Although… the ‘fun’ is a bit marginal here as the audience now lacks the tactile handling of the turntable or reel-to-reel machine and mixing desk. We’ll have to make do then with this as second
best in the digital age, oh well.
These two drones bring out the best of Orphax’s tonal exuberance. Minimalism doesn’t have to mean lack of attention, at all. The timbres are tweaked towards bringing out the most detail in
the glistening glissandi. Jarring clashes only emerge from less scrupulous mixing by your truly, though it must be said it’s quite stunning to hear how easily both tracks can be played simultaneously without the sum being a blur or indiscriminate soup. Also: in your private mix Orphax brings to light how sine waves can cancel each other out in counter-phase or multiply/
amplify when flowing together – at your own hands that is. This alone is a recipe for hours and hours of mixing joys.
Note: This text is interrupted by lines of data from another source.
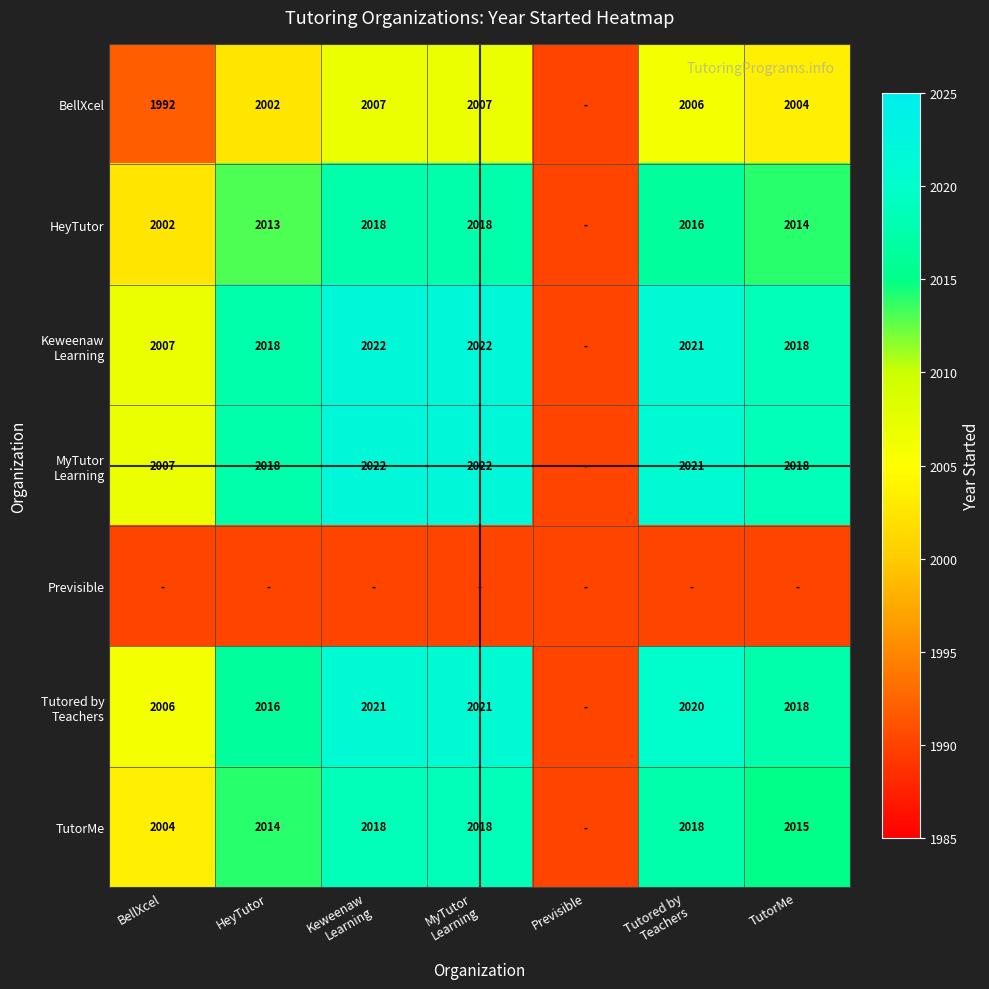

What is the sum of the BellXcel values at TutorMe and BellXcel?

3996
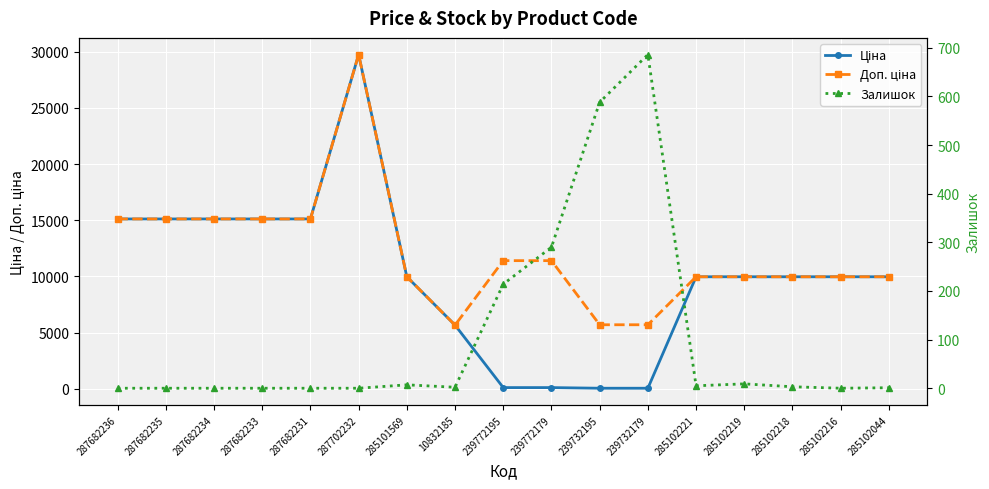

The Залишок series shows 330.6 at 287682233. True or false?

False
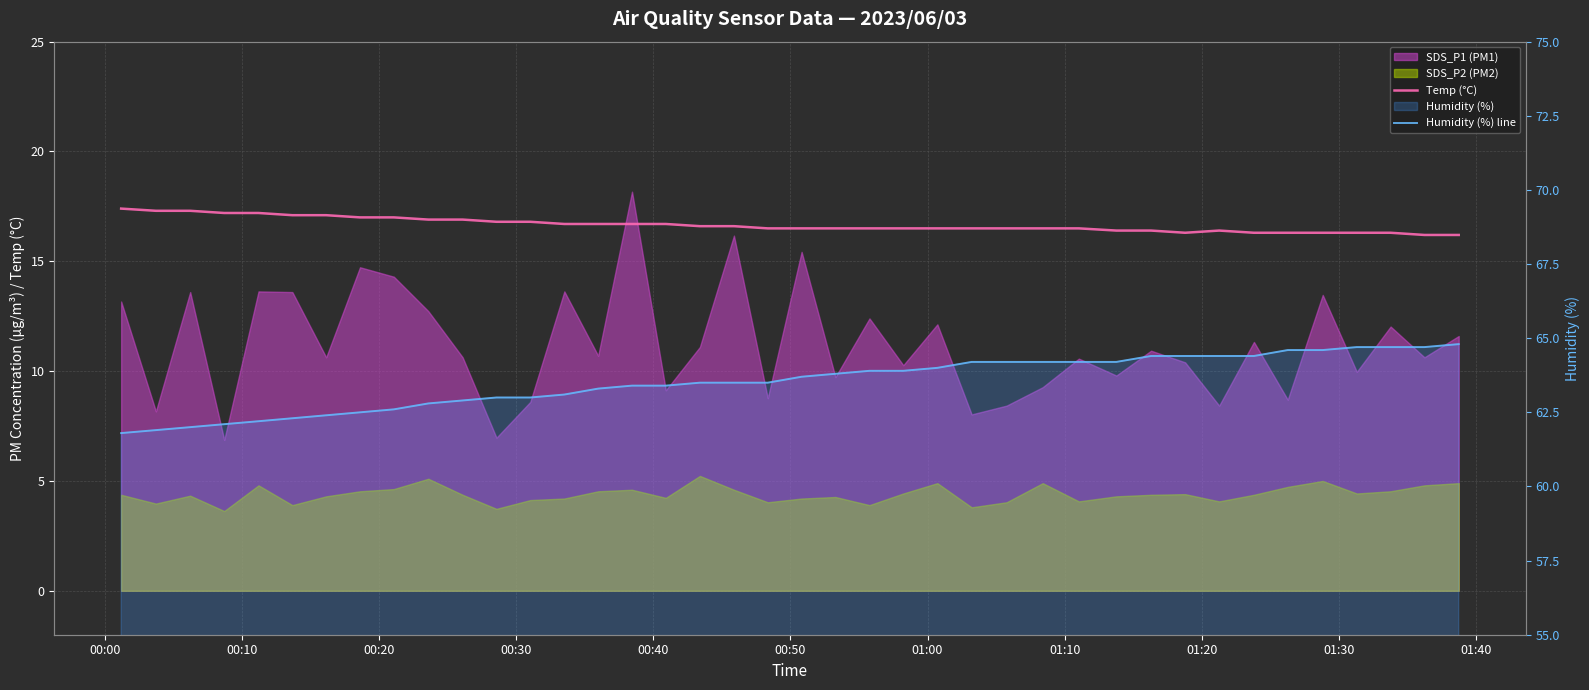

What is the minimum value shown in the chart?

16.2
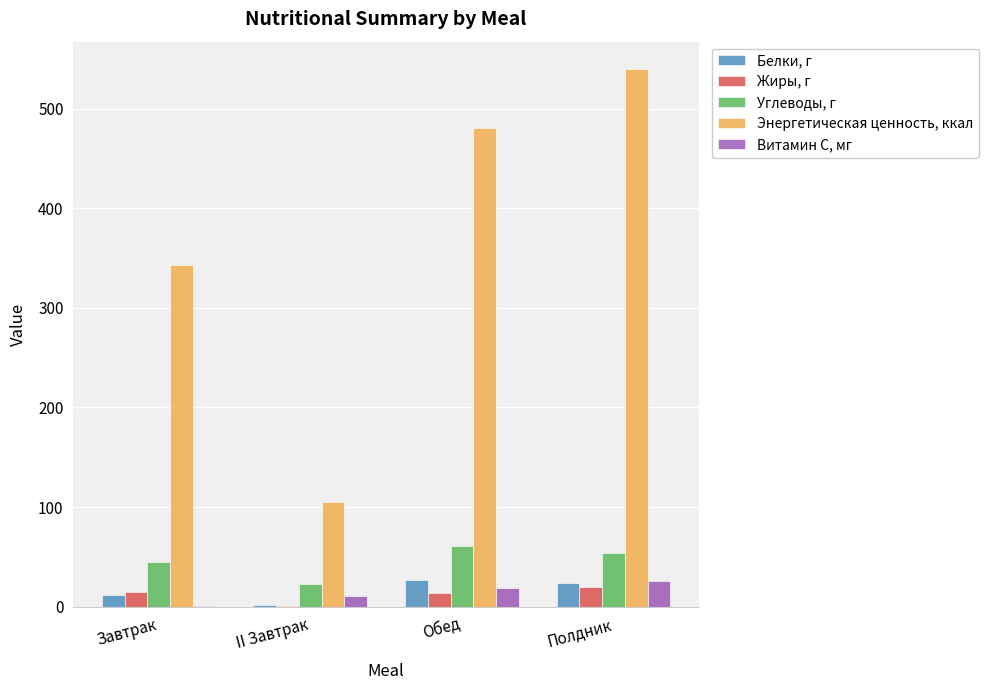

Which category has the highest value across all series?

Полдник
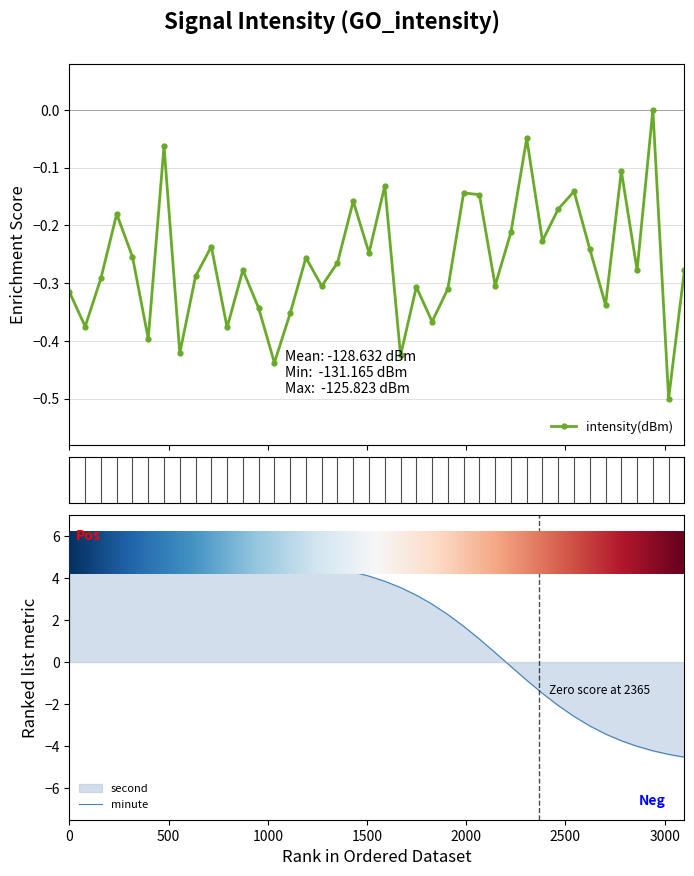

True or false: the data has more than 0 interior local peaks.

True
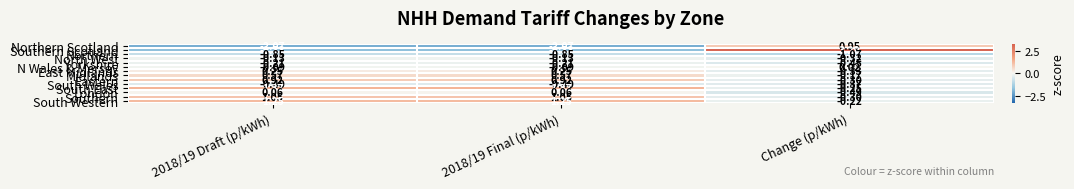

How many data points does each series have?

3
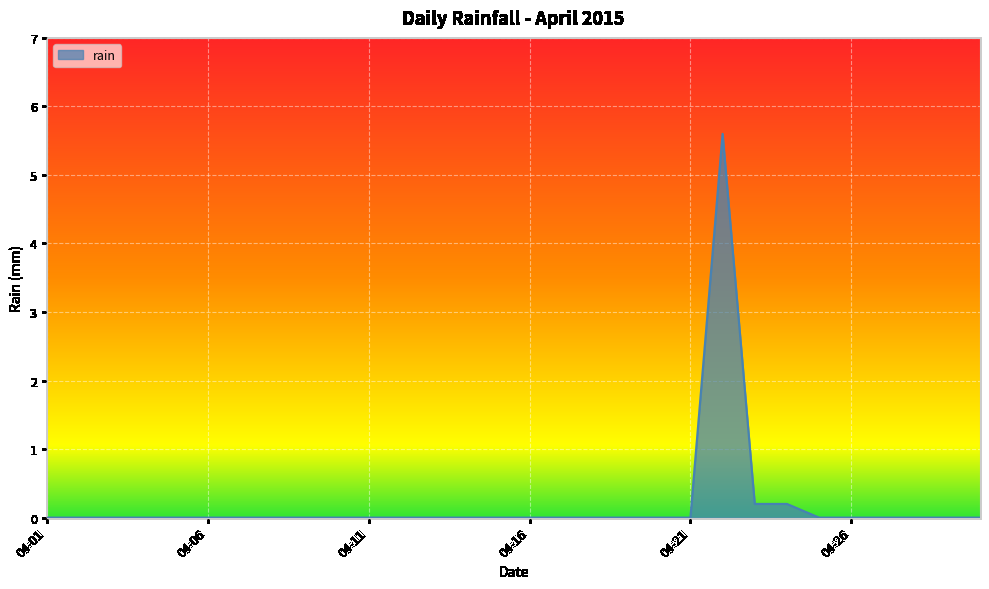

What is the difference between the maximum and minimum values?

5.6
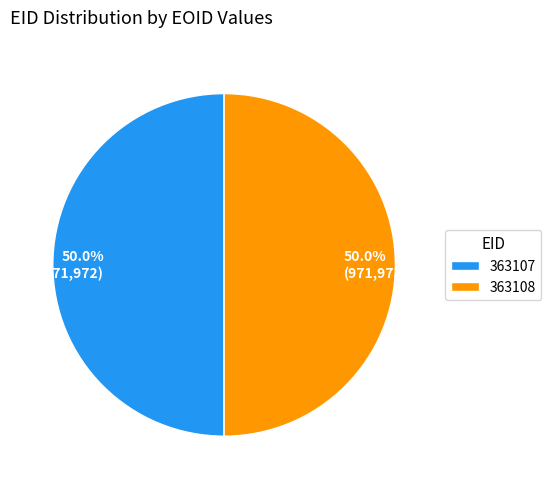

Do 363107 and 363108 together represent more than half of the pie?

Yes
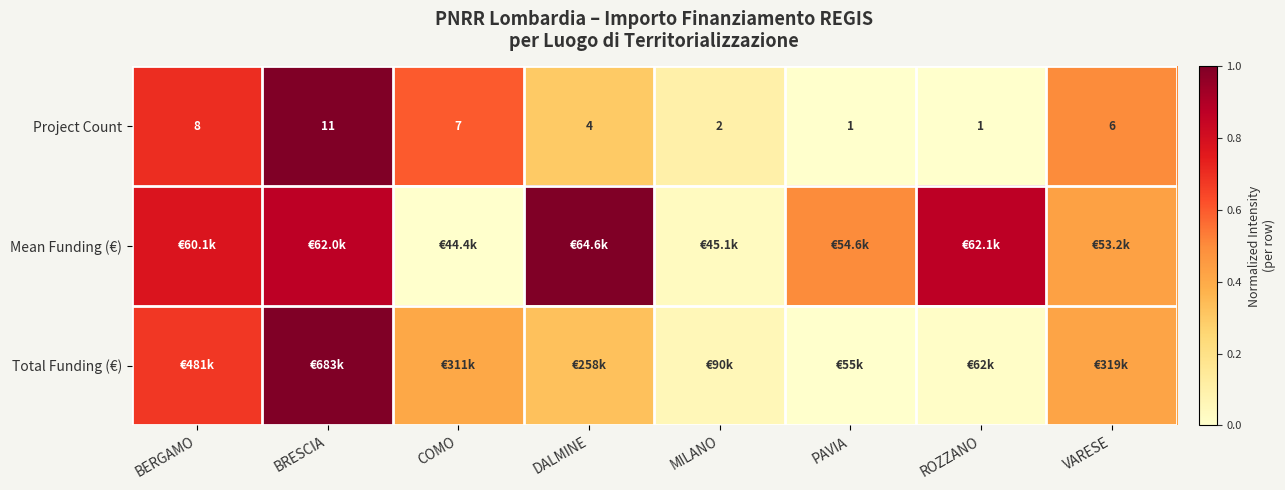

Where does the Project Count series first go above 6?

BERGAMO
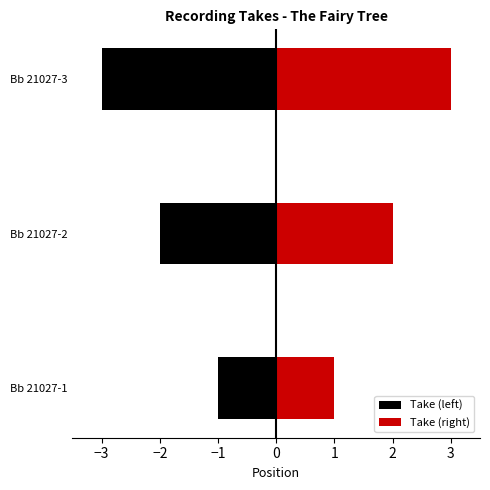

Which series changed the most between Bb 21027-1 and Bb 21027-3?

Take (left)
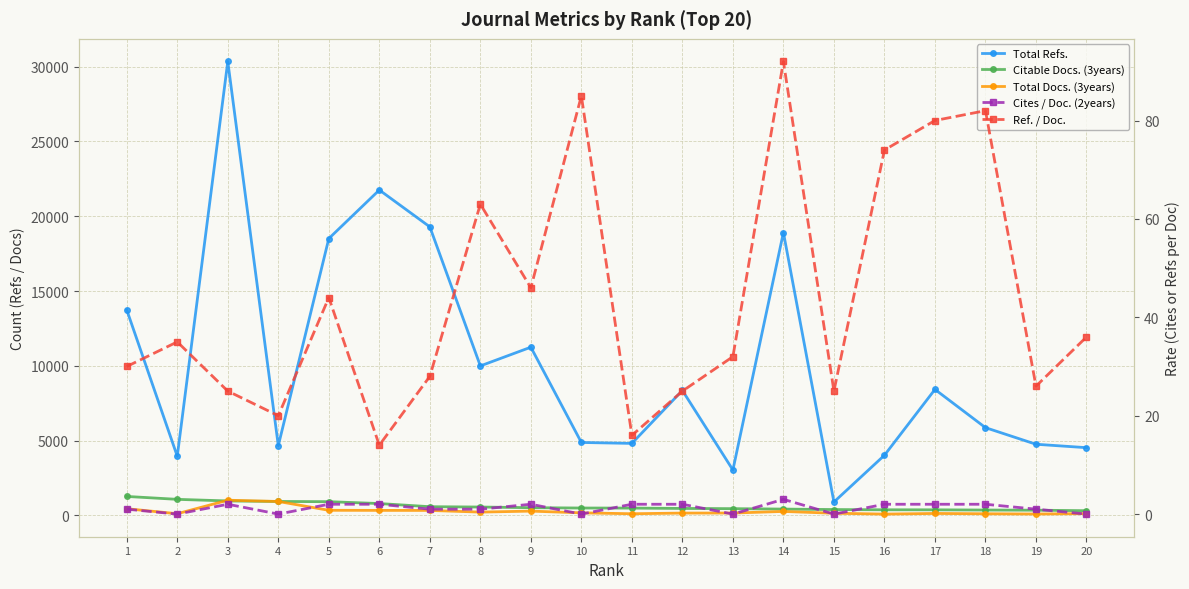

At which label does Total Docs. (3years) first exceed 169?

1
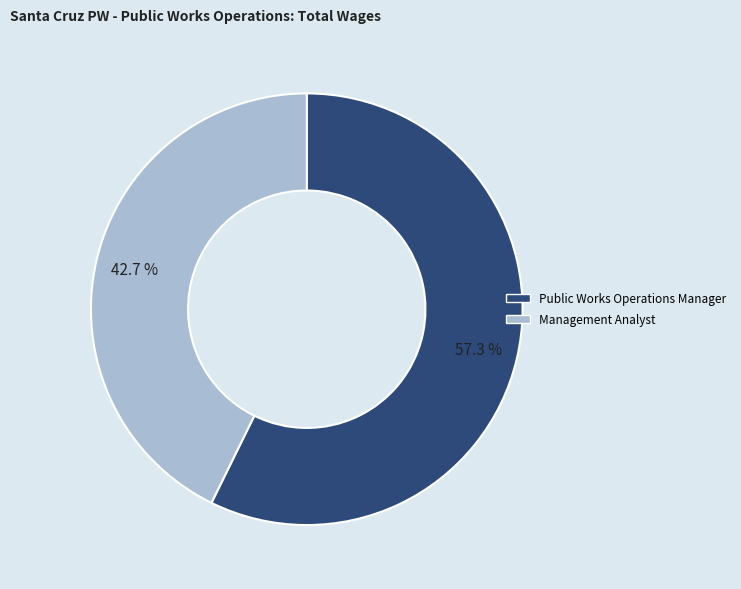

To the nearest percent, what percentage of the pie is Management Analyst?

43%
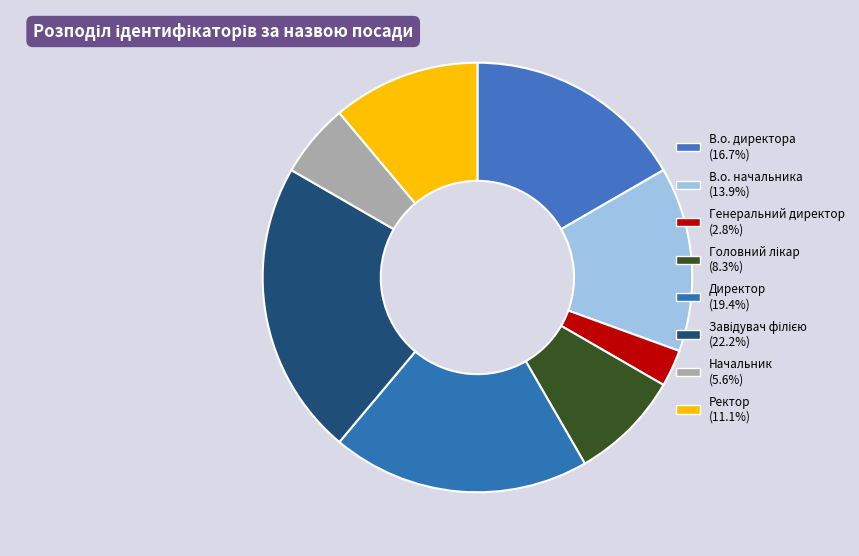

The Ректор slice represents 11% of the pie. True or false?

True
Back to the album as is, without the virtual mixing game. As with Radigue the drones project massive steadiness and slowly moving, waving and gliding movement(s). More than before in
Orphax’s work the drone is informed by an emotive undercurrent; like a primordial rumbling of the soul, maybe even so indeterminate that this might concern his soul as much as the listener’s.
The drone doesn’t discriminate. It fills the room; permeates the living air we breathe. And breathes along; sucks up the air blown into it from our lungs. The possibilities are endless. The
loop variations more than a Σ Van Erve can ever have foreseen. Releasing the power of the unforeseen, as emotionally informed as ‘2.20’ (and thus not an academic White Cube abstraction of the clinical sound art laboratory sort) can not only be considered a daring highlight in the massive (and sometimes not all that focused) catalog of Orphax, but also and even more so: a highly astute tribute to one of the absolute grandmasters of the drone.